◆ **Material supplied**:
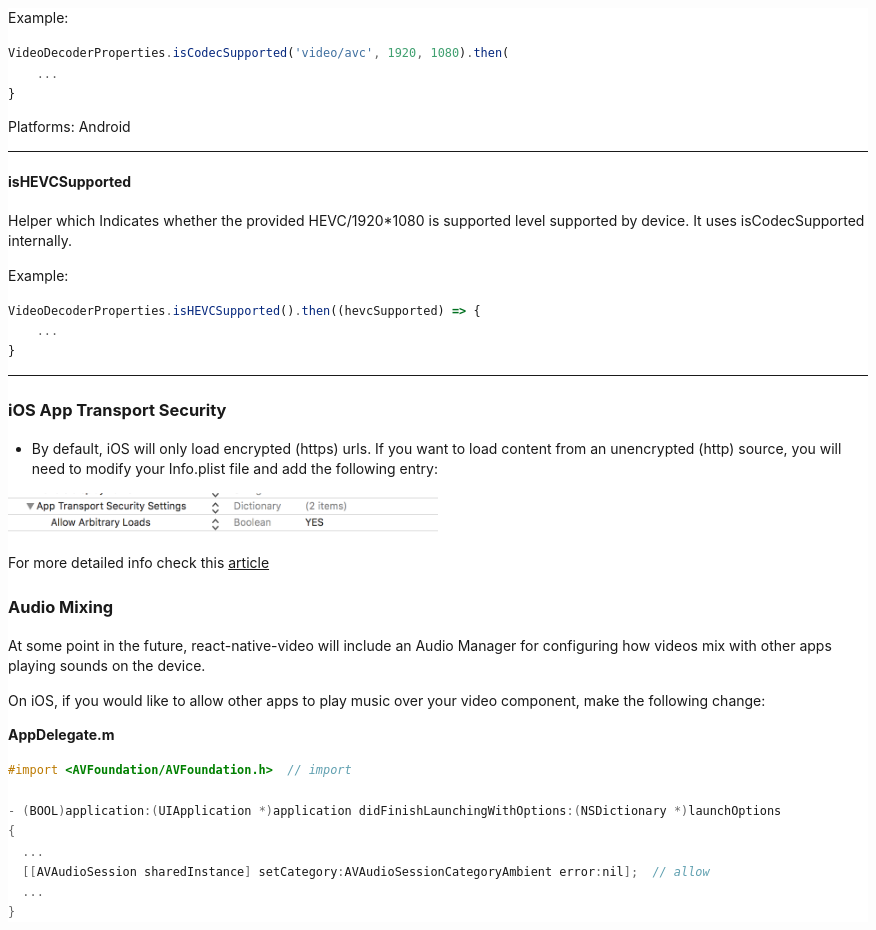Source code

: Example:
```jsx
VideoDecoderProperties.isCodecSupported('video/avc', 1920, 1080).then(
    ...
}
```
Platforms: Android

---

#### isHEVCSupported

Helper which Indicates whether the provided HEVC/1920*1080 is supported level supported by device.
It uses isCodecSupported internally.

Example:
```jsx
VideoDecoderProperties.isHEVCSupported().then((hevcSupported) => {
    ...
}
```

---

### iOS App Transport Security

- By default, iOS will only load encrypted (https) urls. If you want to load content from an unencrypted (http) source, you will need to modify your Info.plist file and add the following entry:

<img src="./docs/AppTransportSecuritySetting.png" width="50%">

For more detailed info check this [article](https://cocoacasts.com/how-to-add-app-transport-security-exception-domains)
</details>

### Audio Mixing

At some point in the future, react-native-video will include an Audio Manager for configuring how videos mix with other apps playing sounds on the device.

On iOS, if you would like to allow other apps to play music over your video component, make the following change:

**AppDelegate.m**

```objective-c
#import <AVFoundation/AVFoundation.h>  // import

- (BOOL)application:(UIApplication *)application didFinishLaunchingWithOptions:(NSDictionary *)launchOptions
{
  ...
  [[AVAudioSession sharedInstance] setCategory:AVAudioSessionCategoryAmbient error:nil];  // allow
  ...
}
```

◆ **Task goal**: Say how many lines in the entries include the string "isHEVCSupported", and write nothing besides that number.

◆ **Answer space**: 2